About this exercise: Reproduce each of the rows below with every word, number, and symbol unchanged.

Information shown:

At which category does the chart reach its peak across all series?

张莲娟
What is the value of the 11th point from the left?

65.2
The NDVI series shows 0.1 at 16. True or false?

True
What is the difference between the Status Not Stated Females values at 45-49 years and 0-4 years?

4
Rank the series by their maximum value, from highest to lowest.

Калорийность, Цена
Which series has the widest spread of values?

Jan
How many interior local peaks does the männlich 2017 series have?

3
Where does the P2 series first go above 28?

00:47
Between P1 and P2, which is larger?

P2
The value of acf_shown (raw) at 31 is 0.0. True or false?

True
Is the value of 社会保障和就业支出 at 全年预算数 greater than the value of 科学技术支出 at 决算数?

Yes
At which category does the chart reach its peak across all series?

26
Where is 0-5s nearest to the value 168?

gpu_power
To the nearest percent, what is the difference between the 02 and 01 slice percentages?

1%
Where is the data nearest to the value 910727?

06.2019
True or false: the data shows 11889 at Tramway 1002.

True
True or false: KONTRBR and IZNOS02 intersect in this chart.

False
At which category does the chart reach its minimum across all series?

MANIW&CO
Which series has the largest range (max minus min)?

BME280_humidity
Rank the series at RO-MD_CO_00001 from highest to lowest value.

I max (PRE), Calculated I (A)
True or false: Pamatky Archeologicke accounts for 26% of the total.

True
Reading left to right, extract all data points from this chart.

Written solution:
At which category does the chart reach its peak across all series?

张莲娟
What is the value of the 11th point from the left?

65.2
The NDVI series shows 0.1 at 16. True or false?

True
What is the difference between the Status Not Stated Females values at 45-49 years and 0-4 years?

4
Rank the series by their maximum value, from highest to lowest.

Калорийность, Цена
Which series has the widest spread of values?

Jan
How many interior local peaks does the männlich 2017 series have?

3
Where does the P2 series first go above 28?

00:47
Between P1 and P2, which is larger?

P2
The value of acf_shown (raw) at 31 is 0.0. True or false?

True
Is the value of 社会保障和就业支出 at 全年预算数 greater than the value of 科学技术支出 at 决算数?

Yes
At which category does the chart reach its peak across all series?

26
Where is 0-5s nearest to the value 168?

gpu_power
To the nearest percent, what is the difference between the 02 and 01 slice percentages?

1%
Where is the data nearest to the value 910727?

06.2019
True or false: the data shows 11889 at Tramway 1002.

True
True or false: KONTRBR and IZNOS02 intersect in this chart.

False
At which category does the chart reach its minimum across all series?

MANIW&CO
Which series has the largest range (max minus min)?

BME280_humidity
Rank the series at RO-MD_CO_00001 from highest to lowest value.

I max (PRE), Calculated I (A)
True or false: Pamatky Archeologicke accounts for 26% of the total.

True
Reading left to right, extract all data points from this chart.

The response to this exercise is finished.